La réforme du régime d’assurance chômage et l’amélioration des politiques actives du marché du travail pourraient favoriser la création d’emplois à court terme. Des efforts supplémentaires sont nécessaires pour améliorer la participation des femmes au marché du travail, qui se situe à un niveau historiquement bas. Les réformes ambitieuses du secteur de la santé et du système éducatif promettent d’améliorer l’accès à ces services et leur qualité, mais aussi de renforcer l’accumulation de capital à long terme.
Les progrès récemment observés dans la libéralisation du marché de l’électricité, ainsi que ceux à venir, devraient encourager la transition vers les énergies renouvelables. Le plan des autorités pour développer les infrastructures est essentiel pour atténuer les problèmes de pénurie d’eau, tout comme l’ajustement des coûts de l’eau et le redoublement des efforts pour parvenir à une utilisation plus efficiente des ressources hydriques.
Interpellé sur la reconduction de la ligne de crédit modulable (LCM), Roberto Cardarelli a répondu que sa reconduction revient tout d’abord aux autorités marocaines. Mais encore faut-il que le Conseil d’administration du FMI approuve la reconduction et son décaissement dépendra de la capacité du Maroc à répondre aux critères d’éligibilité. Mais il est encore tôt de se prononcer sur la reconduction de cette ligne sachant qu’elle n’est pas à terme puisqu’il s’agit d’un accord portant sur deux ans.
Pour rappel, le FMI a introduit, en mars 2009, une facilité destinée aux pays dont les paramètres économiques fondamentaux sont très solides et qui ont fait leurs preuves en matière de mise en œuvre de politiques économiques saines et bien conçues, contrairement aux accords de confirmation de cette institution tributaires de programme contraignants.
Cette facilité constitue une assurance et permet, à l’instar de la Ligne de précaution et de Liquidité (LPL), aux pays membres bénéficiaires de faire face, en cas de besoin, aux chocs exogènes et, par là même, les aider à préserver leur stabilité macroéconomique.

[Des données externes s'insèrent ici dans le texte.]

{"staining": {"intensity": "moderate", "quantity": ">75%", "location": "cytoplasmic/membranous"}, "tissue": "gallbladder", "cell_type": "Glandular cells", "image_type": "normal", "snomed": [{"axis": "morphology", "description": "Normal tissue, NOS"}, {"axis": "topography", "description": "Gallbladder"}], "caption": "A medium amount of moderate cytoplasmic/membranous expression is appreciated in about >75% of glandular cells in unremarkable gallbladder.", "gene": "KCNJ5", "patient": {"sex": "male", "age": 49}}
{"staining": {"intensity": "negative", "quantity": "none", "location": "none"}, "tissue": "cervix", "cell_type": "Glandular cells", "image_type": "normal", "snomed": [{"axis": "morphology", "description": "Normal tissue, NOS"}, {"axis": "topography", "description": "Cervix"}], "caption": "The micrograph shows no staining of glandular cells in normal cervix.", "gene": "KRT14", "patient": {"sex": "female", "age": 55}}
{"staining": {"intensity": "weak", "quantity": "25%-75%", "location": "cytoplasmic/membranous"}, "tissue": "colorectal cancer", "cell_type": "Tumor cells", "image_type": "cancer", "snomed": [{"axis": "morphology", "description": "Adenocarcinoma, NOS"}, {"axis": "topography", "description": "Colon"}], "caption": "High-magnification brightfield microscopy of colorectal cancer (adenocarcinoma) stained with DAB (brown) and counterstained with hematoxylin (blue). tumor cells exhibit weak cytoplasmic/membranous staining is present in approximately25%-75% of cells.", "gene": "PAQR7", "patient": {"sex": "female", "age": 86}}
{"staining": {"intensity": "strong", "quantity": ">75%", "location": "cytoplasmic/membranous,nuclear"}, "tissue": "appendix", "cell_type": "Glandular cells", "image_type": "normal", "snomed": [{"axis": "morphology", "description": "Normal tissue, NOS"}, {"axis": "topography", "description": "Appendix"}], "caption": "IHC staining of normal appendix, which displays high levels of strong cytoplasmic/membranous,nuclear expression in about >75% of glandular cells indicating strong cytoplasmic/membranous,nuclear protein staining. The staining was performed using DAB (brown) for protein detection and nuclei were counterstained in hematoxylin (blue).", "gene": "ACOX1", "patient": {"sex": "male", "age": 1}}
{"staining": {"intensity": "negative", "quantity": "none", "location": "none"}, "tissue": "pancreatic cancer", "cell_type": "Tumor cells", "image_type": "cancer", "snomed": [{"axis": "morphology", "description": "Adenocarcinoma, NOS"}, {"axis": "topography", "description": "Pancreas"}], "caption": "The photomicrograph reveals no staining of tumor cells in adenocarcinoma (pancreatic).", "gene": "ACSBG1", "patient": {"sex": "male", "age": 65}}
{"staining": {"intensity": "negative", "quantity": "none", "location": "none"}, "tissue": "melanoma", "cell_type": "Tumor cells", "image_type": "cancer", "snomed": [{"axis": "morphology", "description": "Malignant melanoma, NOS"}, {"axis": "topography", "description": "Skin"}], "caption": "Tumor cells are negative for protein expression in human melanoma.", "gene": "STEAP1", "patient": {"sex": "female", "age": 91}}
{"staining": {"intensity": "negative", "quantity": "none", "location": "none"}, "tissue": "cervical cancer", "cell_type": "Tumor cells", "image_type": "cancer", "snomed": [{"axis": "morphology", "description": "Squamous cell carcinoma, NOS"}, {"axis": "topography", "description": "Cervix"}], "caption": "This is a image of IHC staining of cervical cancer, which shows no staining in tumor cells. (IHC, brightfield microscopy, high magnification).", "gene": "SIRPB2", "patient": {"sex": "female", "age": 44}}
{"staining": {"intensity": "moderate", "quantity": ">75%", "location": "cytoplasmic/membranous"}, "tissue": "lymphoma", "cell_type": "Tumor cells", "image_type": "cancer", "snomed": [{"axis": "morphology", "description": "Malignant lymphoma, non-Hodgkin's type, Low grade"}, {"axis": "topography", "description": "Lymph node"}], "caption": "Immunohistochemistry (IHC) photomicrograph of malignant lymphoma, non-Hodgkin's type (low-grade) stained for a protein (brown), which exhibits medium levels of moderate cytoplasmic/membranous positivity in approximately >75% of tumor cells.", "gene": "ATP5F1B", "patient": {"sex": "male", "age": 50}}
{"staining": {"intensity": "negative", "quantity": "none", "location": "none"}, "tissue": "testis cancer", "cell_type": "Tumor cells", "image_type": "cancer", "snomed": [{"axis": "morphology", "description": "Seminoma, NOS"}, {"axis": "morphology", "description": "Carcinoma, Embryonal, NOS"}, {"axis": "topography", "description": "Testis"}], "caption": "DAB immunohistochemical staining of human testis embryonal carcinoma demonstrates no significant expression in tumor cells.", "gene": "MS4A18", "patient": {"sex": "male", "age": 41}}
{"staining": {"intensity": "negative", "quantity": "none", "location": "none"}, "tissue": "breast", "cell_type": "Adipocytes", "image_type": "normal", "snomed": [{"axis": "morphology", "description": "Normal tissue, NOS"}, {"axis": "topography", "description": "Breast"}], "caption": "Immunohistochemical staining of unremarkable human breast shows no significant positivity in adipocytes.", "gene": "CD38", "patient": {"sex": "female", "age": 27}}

Interrogé par ailleurs sur la soutenabilité de la dette du Maroc, le représentant du FMI reconnait que l’endettement a augmenté considérablement après la crise liée au Covid mais il n’est pas aussi inquiétant. En revanche, le Maroc a intérêt à réduire sa dette et rétablir ses marges de manœuvre afin de pouvoir remplir ses engagements socio-économiques et faire face aux chocs exogènes.